- _TASK_
Looking at the entries, how many lines hold the word "evenodd"? State the number by itself.

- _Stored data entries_
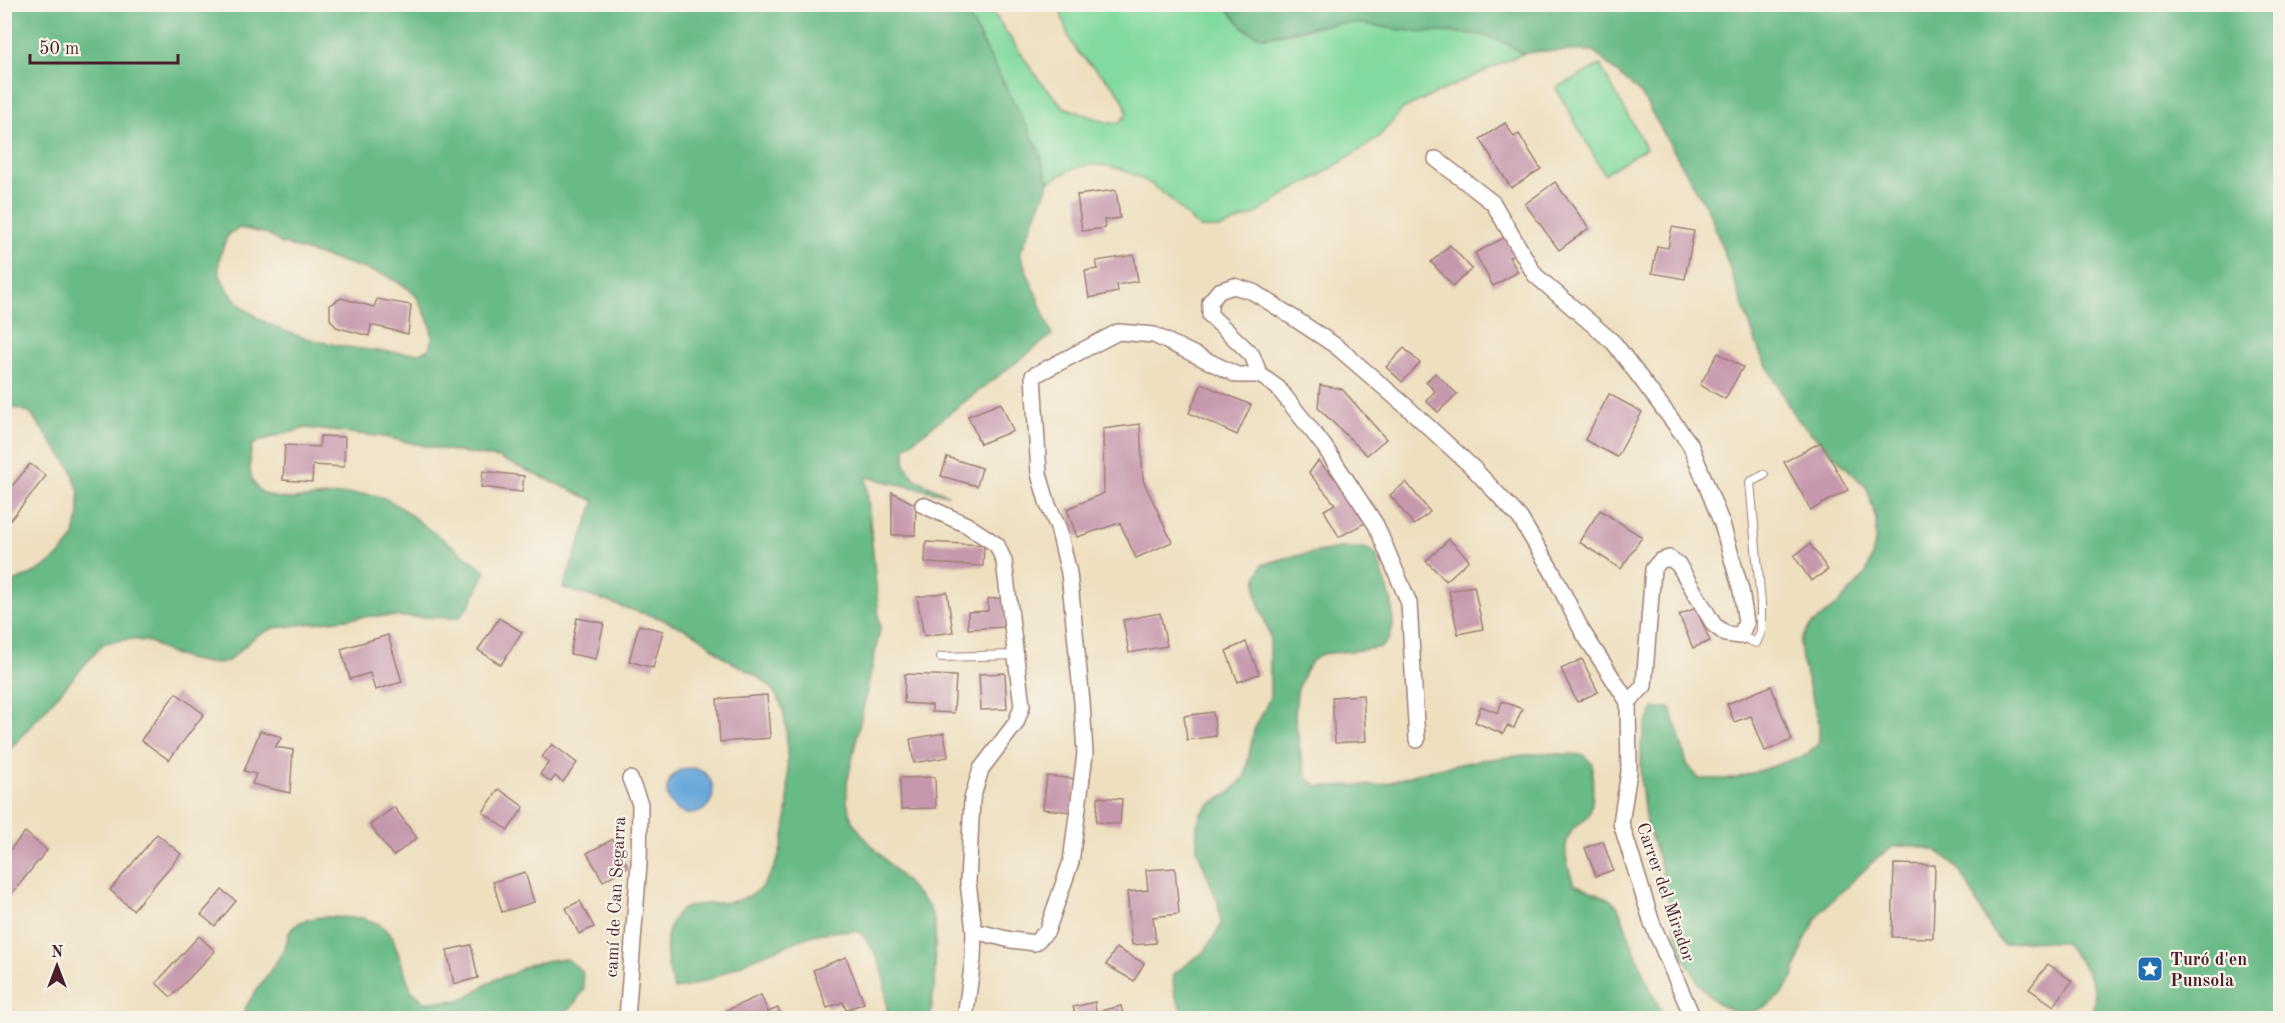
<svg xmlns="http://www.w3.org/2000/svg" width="2285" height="1023" font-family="'Old Standard TT',serif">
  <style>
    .green { fill: #81da9f; stroke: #667c65; stroke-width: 1.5 }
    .forest { fill: #68ba86; stroke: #596c58; stroke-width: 1.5; fill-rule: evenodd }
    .water { fill: #67a7da; stroke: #586382; stroke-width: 1.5 }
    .building { fill: #c698ad }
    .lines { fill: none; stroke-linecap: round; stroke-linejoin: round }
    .lane-casing { stroke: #9c7f75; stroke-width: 10 }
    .street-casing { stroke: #9c7f75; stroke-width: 18 }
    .lane { stroke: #fff; stroke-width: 8 }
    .street { stroke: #fff; stroke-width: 15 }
    .labels { text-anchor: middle; stroke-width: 4.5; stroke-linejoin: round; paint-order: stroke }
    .street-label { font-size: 18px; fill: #4a1f2b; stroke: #f7f3e8 }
    .poi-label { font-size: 18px; font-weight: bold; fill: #4a1f2b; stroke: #f7f3e8; text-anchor: start }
  </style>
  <rect width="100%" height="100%" fill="#f7f3e8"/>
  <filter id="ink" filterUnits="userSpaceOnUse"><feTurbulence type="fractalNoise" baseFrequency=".0167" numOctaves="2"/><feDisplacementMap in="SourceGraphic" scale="12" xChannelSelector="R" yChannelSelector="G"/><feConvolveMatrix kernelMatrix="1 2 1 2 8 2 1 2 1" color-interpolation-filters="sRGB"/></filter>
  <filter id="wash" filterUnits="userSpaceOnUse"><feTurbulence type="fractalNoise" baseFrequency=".008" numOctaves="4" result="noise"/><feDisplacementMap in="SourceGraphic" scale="24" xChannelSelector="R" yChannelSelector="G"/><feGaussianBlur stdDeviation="1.35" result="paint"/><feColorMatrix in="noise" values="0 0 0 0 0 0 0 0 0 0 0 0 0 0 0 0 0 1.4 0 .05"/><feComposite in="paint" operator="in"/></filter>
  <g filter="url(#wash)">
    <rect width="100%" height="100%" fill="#eedfbf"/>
    <g class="green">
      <path d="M963 5H988L1039 80 1064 107 1108 123H1119L1127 114C1124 83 1088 70 1073 45 1066 34 1062 17 1060 5H1225C1235 18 1245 34 1263 37 1289 34 1313 26 1339 23 1364 21 1388 29 1412 31 1449 34 1492 27 1522 54L1404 108 1377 139 1321 175 1287 193 1256 214 1221 228H1200C1188 219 1180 208 1169 198 1146 178 1114 161 1083 166 1070 168 1059 176 1049 182L1038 148Z"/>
      <polygon points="1600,65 1646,148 1604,174 1556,88"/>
    </g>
    <g class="forest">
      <path d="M5 4 963 5 1038 148 1049 182 1020 254 1052 335 905 447V465L915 479 948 495 866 477 880 630 847 783V802L852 821 864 837 929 907 935 924V982L930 1018H887C887 985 884 958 860 932 829 928 809 935 781 948 768 953 755 957 742 964 719 975 700 986 674 989 667 968 660 933 677 914 695 894 740 915 764 884 786 856 789 814 788 779 786 754 790 721 778 698 767 679 750 672 732 662 720 656 711 645 700 637 691 631 681 627 671 623 659 617 645 614 632 610 609 602 586 595 563 588L595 501 499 458 435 448 384 437 306 428 262 440 252 445C232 538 344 477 386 499 401 506 414 518 427 528 447 542 467 556 486 571L470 604 459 618 371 616 274 628 256 636 227 662 208 663 187 659 167 652 150 642 131 639 104 643 5 755V586L38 571 59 556 73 539 79 515V492L71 468 29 412 5 405ZM240 228 268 234 280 243 385 275 408 288 417 297 431 326 432 338 429 349 419 353H407C353 350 265 340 230 293 226 287 221 280 219 272 217 259 223 245 229 233Z"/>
      <path d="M1225 5H2280V1018H2091C2092 1010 2096 998 2094 990 2090 971 2075 955 2062 942L2020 941 2003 945 1991 930 1964 877 1952 862 1935 850 1917 846H1894L1878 857 1822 910 1803 943 1793 978 1782 994 1767 1006 1749 1013 1731 1011 1714 1001 1701 987 1680 950 1660 862 1646 823 1641 785V745L1646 724 1654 708H1671L1687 764 1699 779H1734L1806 755 1819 743V723L1802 660 1800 642 1810 626 1839 603 1866 574 1872 557 1876 538V519L1867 488 1799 421 1789 406 1760 353 1710 214 1641 94 1593 51H1541L1522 54C1492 27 1449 34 1412 31 1389 29 1367 22 1344 23 1317 24 1290 33 1263 37 1244 33 1236 19 1225 5Z"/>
      <path d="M1340 548H1365L1376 554 1392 603 1393 626 1389 639 1381 647 1371 649 1322 654 1312 661 1305 671 1297 692 1295 717 1301 756 1308 780 1318 786 1381 785 1429 770 1481 760 1544 753 1584 755 1592 764C1592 780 1595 801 1589 815 1586 820 1579 823 1575 827 1559 843 1567 865 1574 884L1609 899 1618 907 1645 978 1665 1018H1188C1178 1003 1171 993 1174 974L1205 951 1221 925 1218 903 1197 849V825L1201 814 1209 805 1230 793 1245 776 1254 730 1270 698V636L1258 602 1256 590 1257 577 1262 565 1285 558Z"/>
      <path d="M325 917 363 918 379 924 392 936 411 990 425 1002 462 1000 495 979 512 974 528 965 550 960 567 959 582 971 584 989 573 1006 555 1018H327L318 1011C301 1013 272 1023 256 1018 252 1017 248 1013 244 1011 255 988 274 970 285 947 288 942 287 934 291 930 299 919 314 918 325 917Z"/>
    </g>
    <circle class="water" cx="690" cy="791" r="23"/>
    <g id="blocks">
      <g class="building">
        <polygon points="1505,123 1514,137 1519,134 1541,169 1511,188 1480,139"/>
        <polygon points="1555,182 1589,228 1559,250 1525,204"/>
        <polygon points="1116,190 1120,218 1104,220 1105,228 1082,231 1077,195"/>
        <polygon points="1672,227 1694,231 1685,279 1652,273 1657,246 1668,248"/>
        <polygon points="1505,237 1515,254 1509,257 1518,272 1493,286 1475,253"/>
        <polygon points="1450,245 1472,269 1453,286 1431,262"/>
        <polygon points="1134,255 1138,281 1117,285 1118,292 1089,298 1085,271 1098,269 1096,261"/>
        <polygon points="341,298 374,307 377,299 411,305 408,334 371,325 369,336 336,327 330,319 330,305"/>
        <polygon points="1404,348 1420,363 1402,382 1386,367"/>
        <polygon points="1718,353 1743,367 1725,399 1700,385"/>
        <polygon points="1435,373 1457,394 1438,412 1426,401 1435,391 1426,382"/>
        <polygon points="1202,384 1251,405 1237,435 1189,413"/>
        <polygon points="1320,385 1342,389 1386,439 1367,455 1318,408"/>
        <polygon points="1609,394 1642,412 1617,457 1585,440"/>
        <polygon points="1001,403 1013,431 980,444 968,416"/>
        <polygon points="1140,424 1143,480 1172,542 1136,558 1120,523 1077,537 1067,509 1104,493 1103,429"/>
        <polygon points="320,436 345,437 344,467 313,465 312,482 283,480 285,445 319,447"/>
        <polygon points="1821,442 1848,490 1811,510 1784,462"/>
        <polygon points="947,457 982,468 977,486 941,476"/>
        <polygon points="1318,461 1352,495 1365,523 1339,537 1324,510 1335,504 1309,473"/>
        <polygon points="30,464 46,476 4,528 4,496"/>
        <polygon points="483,471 524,476 522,492 481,487"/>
        <polygon points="1406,482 1430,512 1414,525 1390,495"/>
        <polygon points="892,492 916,505 915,535 892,535"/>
        <polygon points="1600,510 1642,537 1621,569 1579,542"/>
        <polygon points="1449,539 1469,560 1446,581 1426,561"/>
        <polygon points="926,542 984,545 983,566 925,563"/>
        <polygon points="1810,544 1828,570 1811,581 1794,556"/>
        <polygon points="1474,586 1483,629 1458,634 1449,591"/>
        <polygon points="947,592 953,632 924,636 917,597"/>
        <polygon points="1004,598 1006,627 968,629 968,612 988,611 988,599"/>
        <polygon points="1696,608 1710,641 1693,648 1679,615"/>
        <polygon points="1160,613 1167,646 1129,653 1123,620"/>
        <polygon points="499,618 522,632 501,665 478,650"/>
        <polygon points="577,618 604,623 596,659 570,654"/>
        <polygon points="639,625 663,631 653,668 629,661"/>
        <polygon points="388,635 402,682 375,690 370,673 350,679 341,649"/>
        <polygon points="1246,642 1259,674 1238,682 1226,651"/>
        <polygon points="1582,659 1598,692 1577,702 1561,669"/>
        <polygon points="1005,673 1007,709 981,710 979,674"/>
        <polygon points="905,674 956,676 954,713 932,712 932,705 904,703"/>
        <polygon points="1771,686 1792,740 1765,751 1751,716 1734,722 1727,704"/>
        <polygon points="176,693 204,714 169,760 141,740"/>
        <polygon points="767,695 770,738 720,742 717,699"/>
        <polygon points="1363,695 1366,741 1335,743 1332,697"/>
        <polygon points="1502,701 1522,709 1514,728 1507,726 1503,734 1475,722 1481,706 1498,713"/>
        <polygon points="1213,712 1216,736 1187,740 1184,716"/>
        <polygon points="260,731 282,737 275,747 293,750 290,793 252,784 256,774 244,771"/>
        <polygon points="944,733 948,757 914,763 910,739"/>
        <polygon points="552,744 577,763 563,782 555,776 551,782 540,774 549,762 542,757"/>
        <polygon points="1047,776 1076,779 1072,812 1043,809"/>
        <polygon points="935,777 936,808 901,809 900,778"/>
        <polygon points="499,789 524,807 508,830 483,812"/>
        <polygon points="1098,797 1122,799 1120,824 1096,822"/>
        <polygon points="394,807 417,838 393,856 370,825"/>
        <polygon points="25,832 47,850 10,896 4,892 4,857"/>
        <polygon points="157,834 181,854 133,910 110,890"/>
        <polygon points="613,839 628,867 603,881 587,853"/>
        <polygon points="1603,841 1613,870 1596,876 1585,848"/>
        <polygon points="1894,864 1935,865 1933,938 1892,937"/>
        <polygon points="1175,868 1179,914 1153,917 1156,943 1132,945 1127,892 1148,890 1146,870"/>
        <polygon points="525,872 534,902 502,912 493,882"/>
        <polygon points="222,890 236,901 215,926 201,915"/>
        <polygon points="580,901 594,927 579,934 566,908"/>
        <polygon points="199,936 215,951 171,997 156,983"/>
        <polygon points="471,945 478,978 454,984 447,950"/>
        <polygon points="1116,948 1144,963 1134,981 1106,965"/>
        <polygon points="846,957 864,1003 846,1010 843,1002 827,1008 813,970"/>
        <polygon points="2048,964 2072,981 2054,1006 2029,989"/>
        <polygon points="761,995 768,1012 778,1008 782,1018 725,1018 722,1012"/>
        <polygon points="1095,1002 1096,1012 1121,1006 1124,1018 1076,1018 1073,1007"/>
      </g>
    </g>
  </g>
  <g filter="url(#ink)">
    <use href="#blocks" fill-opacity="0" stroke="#9c7f75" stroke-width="1.5"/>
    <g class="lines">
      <g class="lane-casing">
        <g id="lane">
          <polyline points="1740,636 1756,643 1761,632 1761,603 1750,482 1764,475"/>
          <polyline points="941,657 1016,655"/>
        </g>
      </g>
      <g class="street-casing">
        <g id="street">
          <polyline points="1436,159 1493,203 1535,275 1614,343 1690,444 1722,524 1741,590 1746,623 1740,636 1726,634 1714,625 1678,564 1669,558 1660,561 1653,569 1644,686 1628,702"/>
          <polyline points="1260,375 1252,355 1210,315 1210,302 1219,291 1234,286 1253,292 1271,303 1336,346 1408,408 1472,467 1520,518 1553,573 1582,631 1628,702"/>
          <polyline points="1260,375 1278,388 1324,446 1376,525 1409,603 1417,740"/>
          <polyline points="923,505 967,525 997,545 1004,561 1022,706 1016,723 981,769 972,799 968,882 974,931 973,960 965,1018"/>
          <polyline points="1628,702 1629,772 1621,823 1652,923 1692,1016 1695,1018"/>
          <polyline points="974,931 1011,940 1035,943 1047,931 1071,862 1085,754 1082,702 1069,573 1058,527 1048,505 1039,474 1033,376 1118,332 1154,335 1237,375 1260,375"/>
          <polyline points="627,1018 639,864 640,804 630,779"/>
        </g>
      </g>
      <use href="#lane" class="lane"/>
      <use href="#street" class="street"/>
    </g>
  </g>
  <defs>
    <g id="sight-square" transform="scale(1.35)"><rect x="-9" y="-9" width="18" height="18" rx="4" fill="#1f6fb2" stroke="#f7f3e8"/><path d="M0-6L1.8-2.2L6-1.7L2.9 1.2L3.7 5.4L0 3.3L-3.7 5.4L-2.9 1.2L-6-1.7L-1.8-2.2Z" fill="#fff"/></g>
  </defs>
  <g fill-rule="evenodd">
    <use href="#sight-square" x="2150" y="969"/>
  </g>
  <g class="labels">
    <g class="street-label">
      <text transform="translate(1666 892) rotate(71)" y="6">Carrer del Mirador</text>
      <text transform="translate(615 897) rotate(-87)" y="6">camí de Can Segarra</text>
    </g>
    <g class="poi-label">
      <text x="2170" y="965">Turó d'en<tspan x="2170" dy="21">Punsola</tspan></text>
    </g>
  </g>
  <rect width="2285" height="1023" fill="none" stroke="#f7f3e8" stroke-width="24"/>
  <g transform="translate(57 966)" stroke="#f7f3e8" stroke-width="4.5" paint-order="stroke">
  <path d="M0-4.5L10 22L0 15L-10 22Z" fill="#4a1f2b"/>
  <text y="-9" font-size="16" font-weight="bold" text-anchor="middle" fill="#4a1f2b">N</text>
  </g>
  <path d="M30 54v9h148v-9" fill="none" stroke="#4a1f2b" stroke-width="3"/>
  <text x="39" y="54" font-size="18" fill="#4a1f2b" stroke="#f7f3e8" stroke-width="4.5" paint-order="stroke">50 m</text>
</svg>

- _RESULT OF THE EXERCISE_
2